To clarify my question further I'll use a practical example.
Here is the simplest paper plane design I could think of - it is a rectangular thick drawing paper with a weight attached at the middle of one of the long sides. I used a paper clip holding a metal key.
Then I perform this simple experiment: I hold the sheet of paper at the "tail" with approximately 45° nose down attitude and simply let it go - that is, there is no initial velocity. If the weight has the proper mass, the sheet of paper glides gracefully forwards (in fact I was quite surprised that such a crude design behaves so well).
What bothers me is that I can not explain to myself why the plane has such behavior. Here's the way I try to analyze it (which should be wrong since it does not stand to the facts). The plane is drawn as seen from the side:
Since the wing is of very simple rectangular shape the center of pressure should be in its center. On the other hand by placing the weight at the nose we have moved the center of mass a little forward (which is said to be necessary for longitudinal stability of an airplane).
At moment t=0s when I let go of the plane there are no other forces acting on it except gravity. The plane gains a little velocity downwards and immediately the pressure forces begin to act. I've drawn the total pressure force and for clarity decomposed it into lift and drag components (the magnitudes and directions are only illustrative). The lift component explains why the plane starts to gain forward velocity.
If the forces act in this way then the pressure force should create a torque around the center of mass and rotate the plane counterclockwise (from the perspective of the drawing). But in reality the exact opposite happens - the plane rotates clockwise and continues to gain forward speed. We know that in airplanes the tail is used to produce torque which cancels the torque of the main wing but there is nothing here to cancel it. In fact the torque should act until the angle of attack is nullified and only the drag component remains. That is how a dart or an arrow will fall if dropped in the same way! The difference between dart and the plane above is that the center of mass of the former is much further away from the center of pressure. But still I don't understand where is that clockwise torque coming from and how it gets cancelled later when the plane gains enough forward velocity and achieves pitch stability.
EDIT/ADDON: Thanks everyone for the answers.
Since the bending of the paper really adds much complexity to the analysis I made the plane from firm cardboard as you can see from the following footage:
The wing is also square now. Since it is considerably heavier than before it does not glide so far but still the effect is the same.
Now with the wing curvature out of the picture, the explanation should lie in what Peter suggests: that the center of lift is not at the center of the wing but 1/4 closer to the nose. Something like this:
Why the lift center is not at the center but at 1/4th chord is quite unclear to me but I'll try and read about it.

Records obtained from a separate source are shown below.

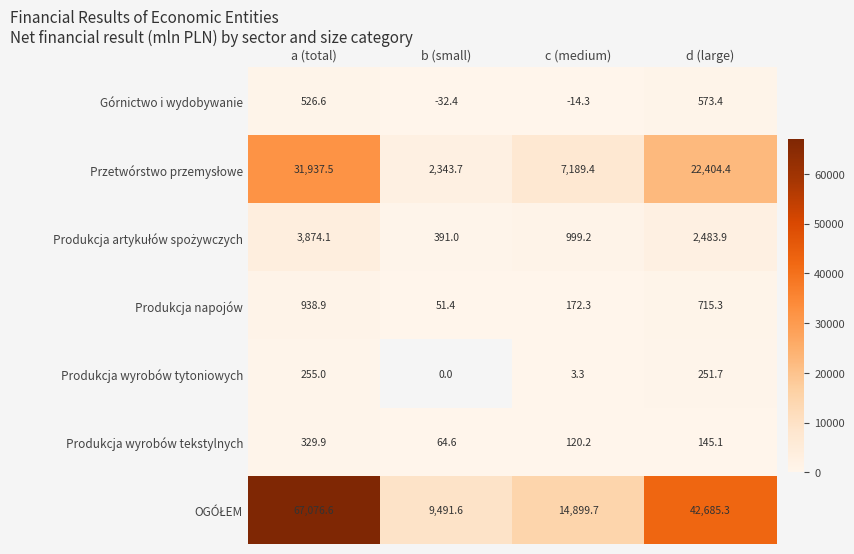

What is the highest value of the Produkcja wyrobów tekstylnych series?

329.9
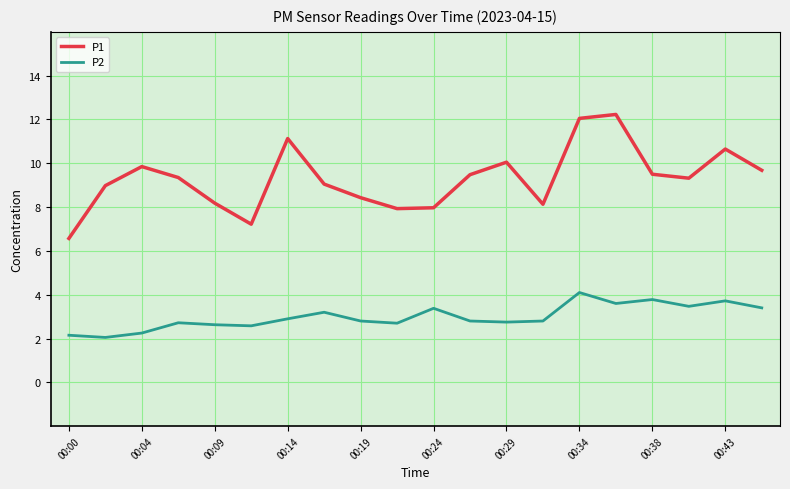

List the series in order of their peak value, highest first.

P1, P2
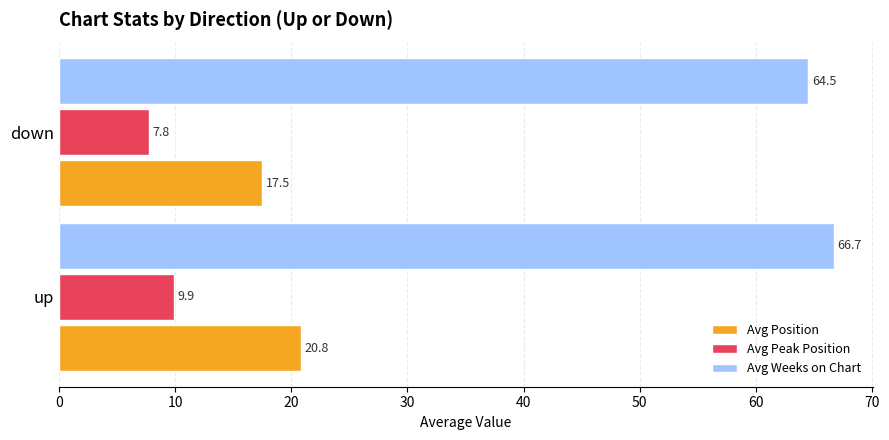

Rank the series by their average value, from highest to lowest.

Avg Weeks on Chart, Avg Position, Avg Peak Position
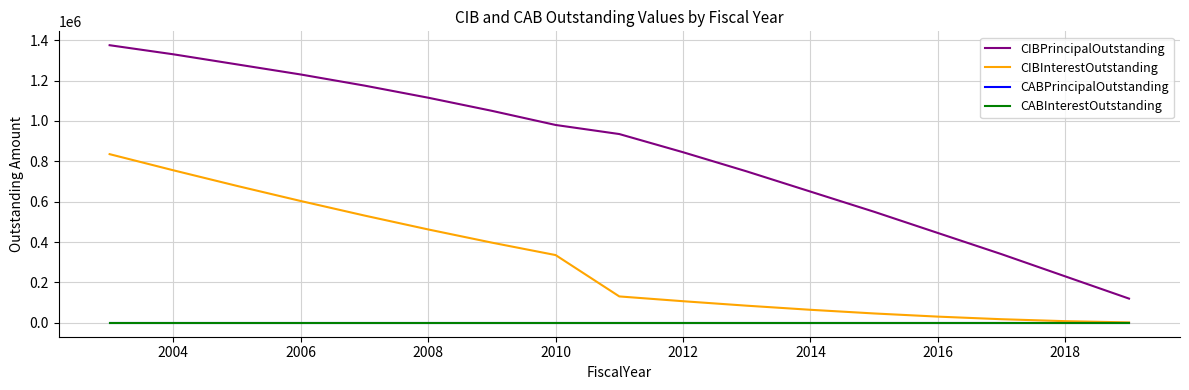

Which series has the largest range (max minus min)?

CIBPrincipalOutstanding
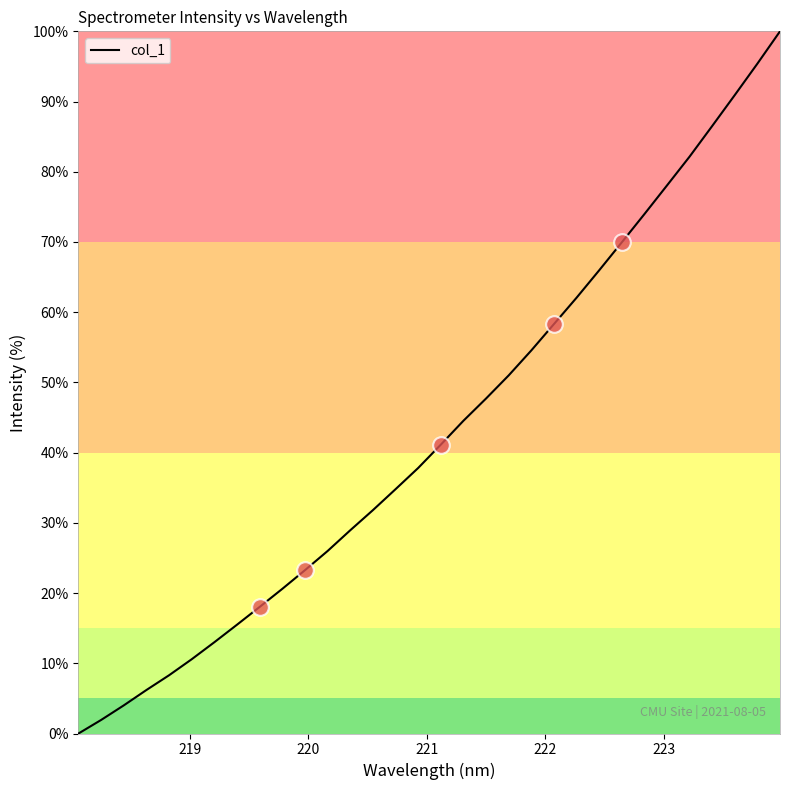

What is the difference between the maximum and minimum values?

100.0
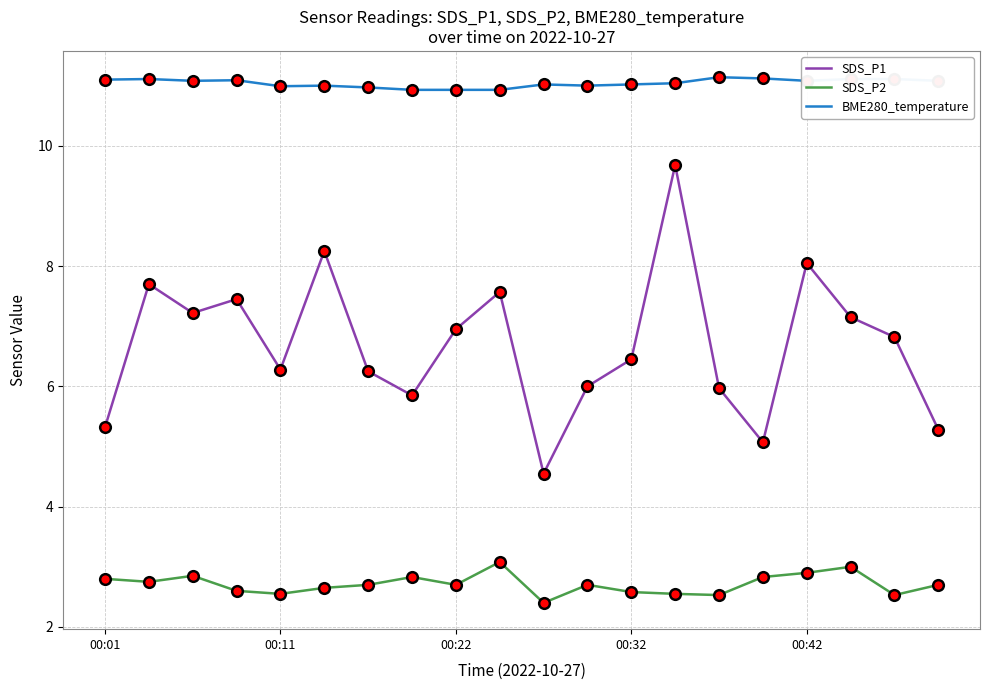

Which series has the largest range (max minus min)?

SDS_P1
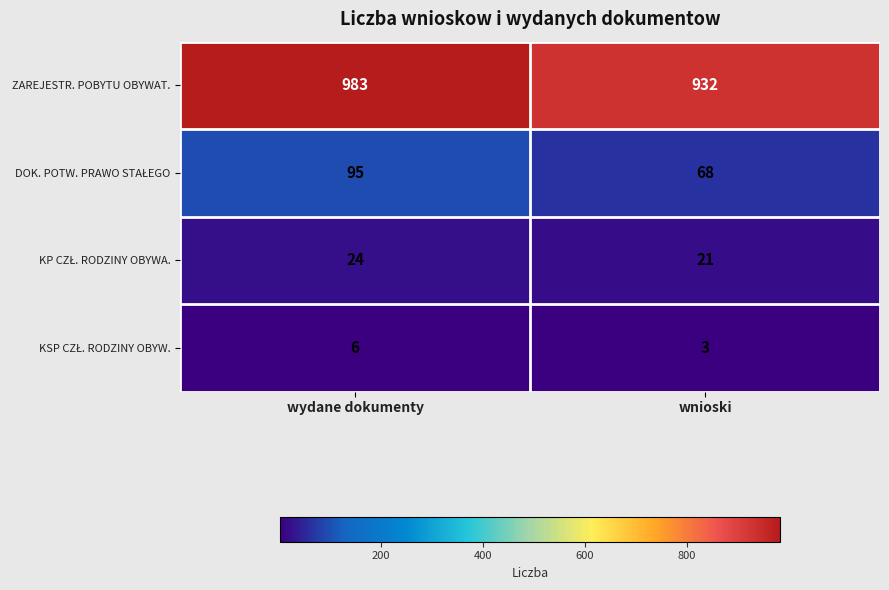

What is the difference between the ZAREJESTR. POBYTU OBYWAT. values at wnioski and wydane dokumenty?

51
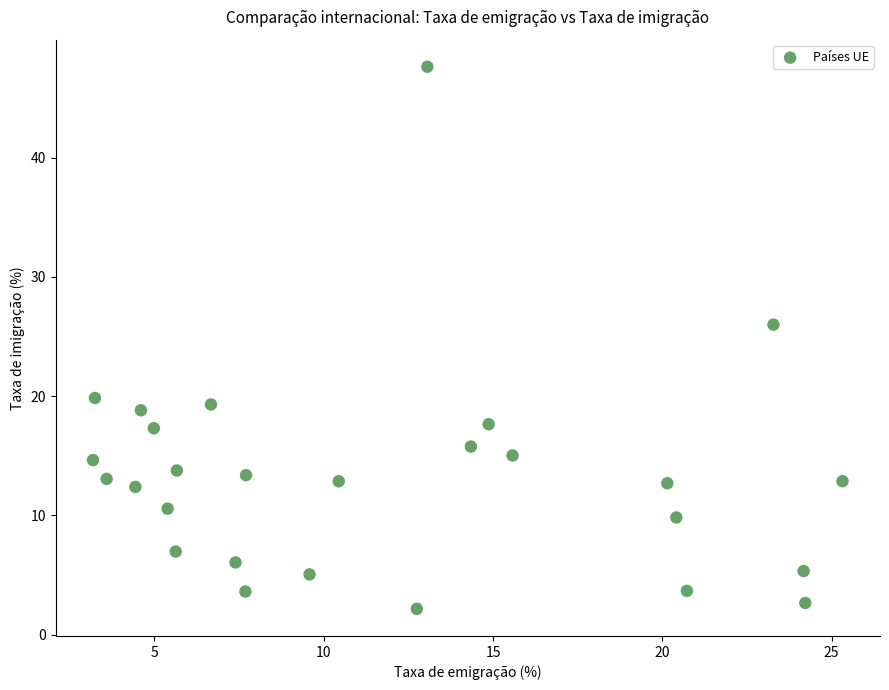

What Y value in the scatter plot is closest to 24?

26.0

Then the last thing that I would like to know would be how the wing flies in more or less stable angle of attack (or at least in some oscillating mode). The explanation would be easy if this 1/4th rule is not exactly solid and the point of pressure can move forwards and backwards in function of the angle of attack and/or velocity. Then if it moves very close to the c.m the moment will tend to zero. If it moves behind the c.m the torque will be ccw, the nose will drop and then the pitch oscillations could be explained. But is this really the case? Or the physics are much more complex for such simplification?